Derweil steht auch noch der Handelskonflikt mit den USA aus. Doch Experten sehen die Lösung in naher Zukunft. „Ich erwarte, dass der Handelskonflikt mit den USA beigelegt wird. Etwa indem China zustimmt, mehr Agrarprodukte aus den USA zu importieren sowie Firmen im Allgemeinen den Zugang zum chinesischen Markt zu erleichtern. Zugleich wird die lockere Geldpolitik der Zentralbanken ihre stimulierende Wirkung entfalten. So könnte die Autoindustrie durch supergünstige Kredite an die Konsumenten angeschoben werden“, meint Sean Taylor, Anlagestratege Asien-Pazifik, zu AnlegerPlus. Er setze weiter auf die chinesischen Wachstumsfelder, E-Commerce, Internet, Tourismus und Lifestyle.


China-Fonds


Der UBS (Lux) Equity Fund – China Opportunity (USD) P-acc (ISIN: LU0067412154) investiert unteren anderem in die Branchenriesen Alibaba und Tencent. Aufgelegt wurde der Fonds 1996. Fondsvolumen: 6,74 Milliarden US-Dollar.

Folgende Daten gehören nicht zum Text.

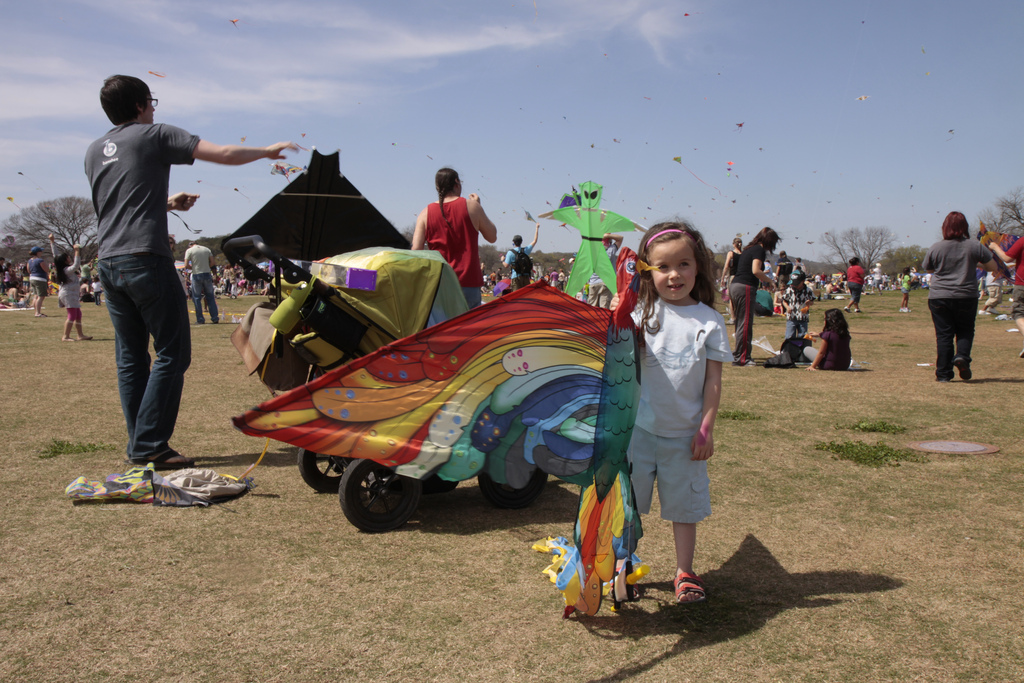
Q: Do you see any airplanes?
A: No, there are no airplanes.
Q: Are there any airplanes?
A: No, there are no airplanes.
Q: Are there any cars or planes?
A: No, there are no planes or cars.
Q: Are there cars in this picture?
A: No, there are no cars.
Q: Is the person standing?
A: Yes, the person is standing.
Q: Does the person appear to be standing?
A: Yes, the person is standing.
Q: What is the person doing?
A: The person is standing.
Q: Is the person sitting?
A: No, the person is standing.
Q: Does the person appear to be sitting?
A: No, the person is standing.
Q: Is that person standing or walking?
A: The person is standing.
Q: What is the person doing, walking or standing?
A: The person is standing.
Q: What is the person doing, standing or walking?
A: The person is standing.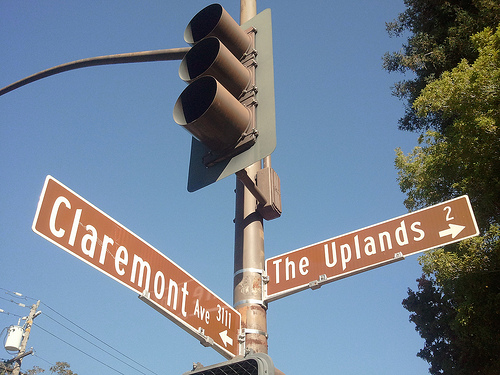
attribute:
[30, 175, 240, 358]
sign — brown, hanging, white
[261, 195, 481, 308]
sign — brown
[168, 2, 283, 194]
stop light — mounted, brown, metal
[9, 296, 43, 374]
pole — electrical, light grey, wooden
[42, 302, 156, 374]
wire — electrical, overhead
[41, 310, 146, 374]
wire — electrical, overhead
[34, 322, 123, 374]
wire — electrical, overhead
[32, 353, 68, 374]
wire — electrical, overhead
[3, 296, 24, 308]
wire — electrical, overhead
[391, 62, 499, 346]
tree — tall, green, leafy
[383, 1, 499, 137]
tree — tall, green, leafy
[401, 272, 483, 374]
tree — tall, green, leafy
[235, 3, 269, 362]
pole — brown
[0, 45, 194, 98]
street lamp — grey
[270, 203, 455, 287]
lettering — white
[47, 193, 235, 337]
lettering — white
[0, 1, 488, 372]
sky — clear, medium blue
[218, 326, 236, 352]
arrow — white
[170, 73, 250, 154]
cover — brown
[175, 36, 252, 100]
cover — brown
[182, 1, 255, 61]
cover — brown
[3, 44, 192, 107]
pole — metal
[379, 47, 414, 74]
leaves — green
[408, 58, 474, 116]
leaves — green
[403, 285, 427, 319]
leaves — green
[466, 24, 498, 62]
leaves — green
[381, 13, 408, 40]
leaves — green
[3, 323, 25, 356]
box — cylindrical, metal, white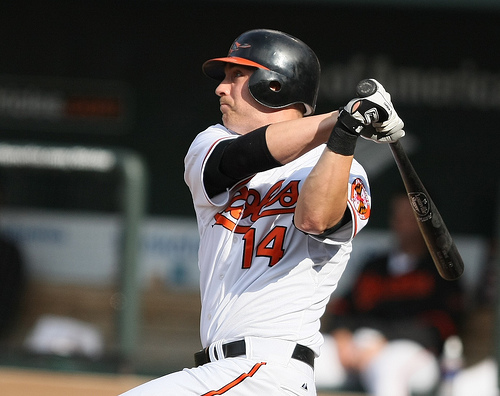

Mit einem Volumen von 260,17 Millionen US-Dollar, investiert der Vontobel Fund – mtx China Leaders A (ISIN: LU0278091896) ebenfalls in die Schwergewichte Alibaba und Tencent. Knapp ein Drittel des Fonds machen Investitionen in die Finanzbranche aus. Aufgelegt: 2007.


Der GAM China Evolution Equity (USD) B (ISIN: LU0982189804) wurde 2013 aufgelegt. Das Fondsvolumen beträgt 84,29 Millionen US-Dollar. Investiert wird ebenfalls in Tencent und Alibaba.


Alle drei Fonds sind sparplanfähig.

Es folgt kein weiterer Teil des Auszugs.